43 to Friern Barnet

Suddenly he bent to his life and walked quickly out of sight. I gaped into the bleakness of my own days. I had an awful long way to go too. – JK, On the Road

Sitting on a bus you tend to have thoughts you wouldn’t normally have. (And staring out at King’s Road you tend to have thoughts you wished you’d never had). On the bus the mutual commuter misery is no longer compressed into the stale air of the tube carriage but dissipates out of the window. And too my thoughts dissipate into the city landscape and all its confused jumble of characters.

Here’s a secret no-one knows. Here’s the scary, awful truth: I have never felt so distant from my practice, from Sharath, from Mysore.

Loss. I am 15 years old again. I’m sat by the hospital bedside; I’m sinking into the wall. A part of the self dies. Where does it all go? All that love, all those memories melt without trace leaving only ghostly imprints. This is what grief does. Twisted, wretched insides burned from heartbreak and whisky: a transformation that occurs without your consent.

And once again it dawns quite bluntly that nothing is sacred. And still we decide to fall in love, make ties, attachments to one another, as though that will transcend the contingency of it all. As though in this messy search we will claw our way to that burdensome total truth. Who’s truth? I resign myself to ignorance. Where is this truth? It dissolves to dust as soon as I reach for it.

Exhaustion. I sink into the seat. 11 hour working day, 4 hour daily bus commute. Time segmented and determined, claimed by something larger than my knowing.

Every thought is so disjointed!  A thorny disjuncture between the self and the world outside. This is where it all goes – a region between the two; between the sense of self and the tangible social world we live in – here falls the incomplete sentiments, here lies all that used up love, here lies all the words that were never said, here rests the regrets, here hides the truths that shape the heart of it all.

Goodbye, goodbye.

All I had was the city. But it was only grey air that filled my outstretched palms.

I Don’t Live Here Anymore

So on the precipice of leaving my current life I find I am more unprepared than ever: feeling restless, being careless, and distanced from myself.

Why India? Why Mysore? Why Ashtanga yoga? Why indeed. I cannot quite explain to myself why and how, but a time comes in ones life when we can choose to listen to the heart, or continue to be dictated by the rationalizing of the brain. If you are lucky – and I feel lucky – you will choose to finally respectfully disregard the latter. And find yourself entering the unexplored territory of (your)self.

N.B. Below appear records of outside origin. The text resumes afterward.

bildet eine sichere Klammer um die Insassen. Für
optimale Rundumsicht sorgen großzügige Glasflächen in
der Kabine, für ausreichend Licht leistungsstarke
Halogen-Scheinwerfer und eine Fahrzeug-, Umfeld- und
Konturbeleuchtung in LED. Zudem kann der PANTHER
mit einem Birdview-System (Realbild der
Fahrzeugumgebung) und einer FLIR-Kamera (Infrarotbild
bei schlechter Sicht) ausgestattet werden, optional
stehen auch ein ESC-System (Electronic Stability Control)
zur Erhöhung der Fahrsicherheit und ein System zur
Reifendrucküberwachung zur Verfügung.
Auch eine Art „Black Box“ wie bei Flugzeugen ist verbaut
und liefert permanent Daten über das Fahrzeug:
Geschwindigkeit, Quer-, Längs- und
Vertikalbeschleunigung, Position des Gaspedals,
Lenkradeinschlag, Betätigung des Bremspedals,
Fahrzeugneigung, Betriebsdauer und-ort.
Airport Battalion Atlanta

The journey is boundless. Here I will attempt to record some of the scattered thoughts I experience and through this perhaps form my own blueprint. The attempt to document the intangible, express the transitory ever changing movements of life will never quite succeed of course.

And so to get there – here – you must burn the bridges that structure your life. My vocation (academia), my job (in a bookshop), my identity (composite of the former two), my safety net (my loved ones).

What is the saying? – to reach the island you must first lose sight of the shore. And just in case you want to know how the feeling of being adrift is, I will tell you. It is akin to a permanent nausea, a nausea that somehow numbs sensations, so that in this non-place, you as a self are also non. A malleable, shapeless, faceless form, expectant and waiting, and waiting…

Those close to me exclaim their sadness at my impending farewell and I remain unresponsive and unmoved. But I just can’t get tearful about my leaving, because I already said goodbye many months ago. And since then I have been in this nauseuated shapeless space. Something has gone from inside me and I just can’t get it back.

And in coming back to zero, coming full circle once again, after screwing up another year; I am distanced from my yoga practice, falling into bad habits, lacking vitality.

The final bridge (The Past) has to undergo its necessary erosion, and it is a messy, scary process. Wading through memories, the losses pile up; the burning sensation inside the chest won’t fade; the eyes sticky with hesitant tears.

The Past is the last battle, but victory only leaves you with an ambiguous future and the haphazard, unpredictable now.

What on earth will occur – living in the hap – and no longer just writing about it?